Настоящей пыткой было таскаться по улицам Нового Орлеана в туго зашнурованных, чертовски горячих и тяжелых башмаках. Не знаю, что было хуже — ботинки или еда. Я привык есть цыплят, зелень, горошек, кукурузный хлеб и прочие милые вещи. А эти рестораны Нового Орлеана! Никогда не забуду свою первую устрицу — этот кошмар, скользящий по горлу: минули годы, прежде чем я притронулся к ним снова. Что же до пряной креольской кухни — из-за нее я чуть не заработал разрыв сердца. Нет, господа, мне больше по душе только что испеченные бисквиты, парное молоко и домашнее варенье.
Бедный отец и не подозревал, как скверно мне было: отчасти оттого, что я не подавал виду, и конечно же ни слова не говорил, отчасти потому, что, несмотря на протесты матери, он получил юридическое разрешение держать меня у себя все это Рождество.
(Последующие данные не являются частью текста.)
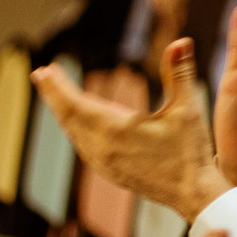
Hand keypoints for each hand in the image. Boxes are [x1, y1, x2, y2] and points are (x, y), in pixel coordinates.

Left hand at [30, 38, 230, 222]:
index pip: (76, 103)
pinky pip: (84, 147)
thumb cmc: (192, 152)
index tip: (44, 70)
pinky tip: (79, 126)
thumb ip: (179, 73)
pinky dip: (76, 130)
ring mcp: (105, 164)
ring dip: (64, 113)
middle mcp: (104, 148)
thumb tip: (180, 41)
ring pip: (75, 134)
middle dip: (54, 95)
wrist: (194, 194)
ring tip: (57, 96)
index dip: (58, 86)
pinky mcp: (112, 173)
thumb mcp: (188, 108)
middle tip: (42, 75)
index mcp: (117, 130)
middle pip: (69, 118)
Как-то он спросил: — Скажи по правде, не хочешь ли остаться со мной в Новом Орлеане?
— Я не могу.
— Что ты хочешь этим сказать?
— Меня ждет Сук. И Квини, мой любимый маленький терьер.
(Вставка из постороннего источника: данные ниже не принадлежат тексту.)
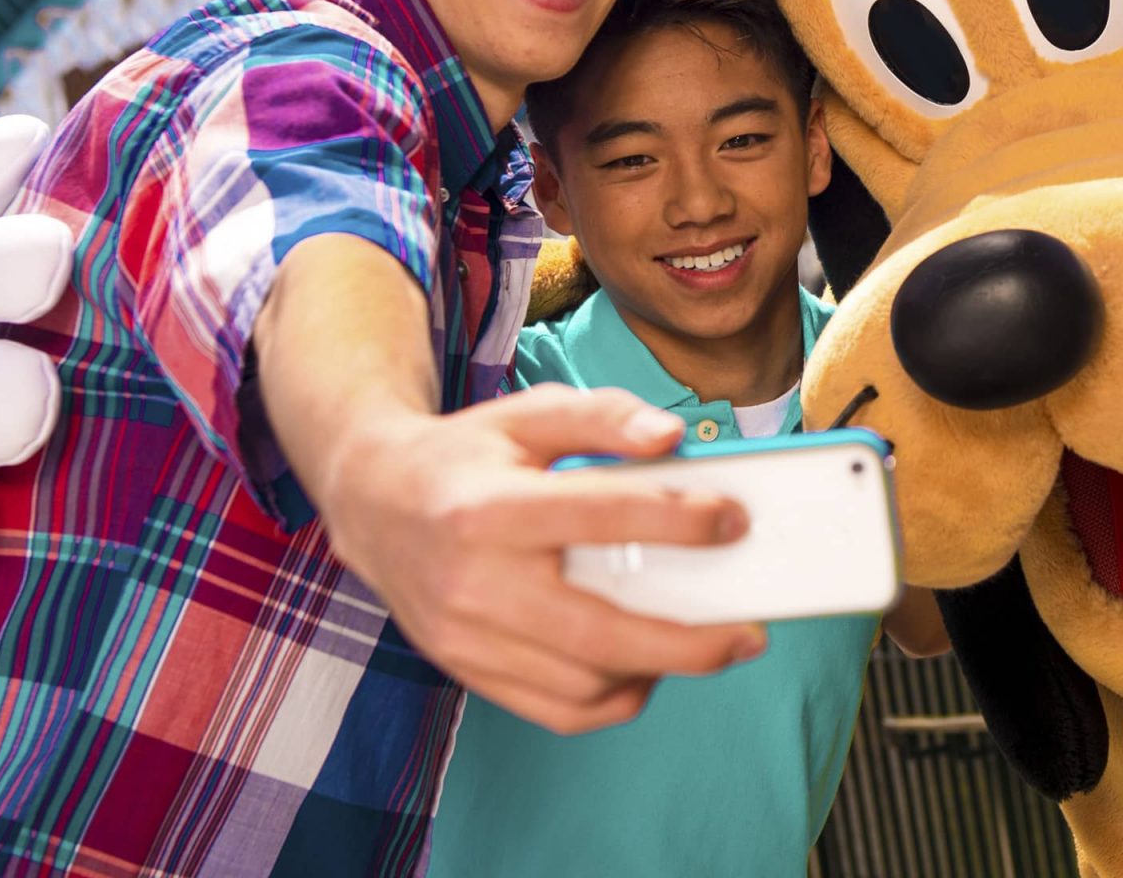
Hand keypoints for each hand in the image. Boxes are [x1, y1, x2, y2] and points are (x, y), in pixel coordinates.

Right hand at [309, 383, 765, 733]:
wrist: (374, 503)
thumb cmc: (467, 457)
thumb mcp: (528, 413)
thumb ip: (602, 415)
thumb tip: (672, 437)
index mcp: (489, 508)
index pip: (600, 517)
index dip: (680, 522)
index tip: (735, 521)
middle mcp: (472, 582)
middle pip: (600, 633)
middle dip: (690, 642)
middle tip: (748, 632)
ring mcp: (466, 639)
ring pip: (583, 684)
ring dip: (656, 671)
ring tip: (699, 643)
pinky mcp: (468, 671)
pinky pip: (557, 711)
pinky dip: (613, 699)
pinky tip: (643, 667)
— Но ведь ты меня любишь? — сказал он.
Я ответил "да", но, по правде, кроме Сук, Квини, нескольких кузин и висящей над кроватью фотографии матери, ни к кому любви не испытывал.
Вскоре случилось чудо. Накануне Рождества, когда мы гуляли по Кенел-стрит, я замер на месте, заметив волшебную вещь в витрине магазина игрушек. Это была модель аэроплана с велосипедными педалями, достаточно большая, чтобы в ней сидеть. Аэроплан был зеленый с красным пропеллером. Я решил, что если очень быстро крутить педали, он поднимется и полетит! Вот это здорово! Я увижу, как мои кузины стоят на земле, пока я летаю среди облаков. А этот цвет! Я смеялся, смеялся, смеялся. Это была первая вещь, которая чуть примирила меня с отцом, хотя он и не знал, почему я смеюсь.
Ночью я молился, чтобы Санта Клаус принес мне аэроплан.
Отец купил елку, и мы довольно долго ее украшали. Тут я совершил оплошность. Под елку я поставил мамину фотографию. Когда отец увидел ее, он побелел и задрожал. Я не знал, что делать. Но он нашел выход. Он пошел в кабинет и принес бутылку и высокий бокал. Бутылку я узнал, потому что у моего дяди в Алабаме было много таких. "Лунный свет". Он наполнил бокал и выпил залпом. После этого фотография все равно что исчезла.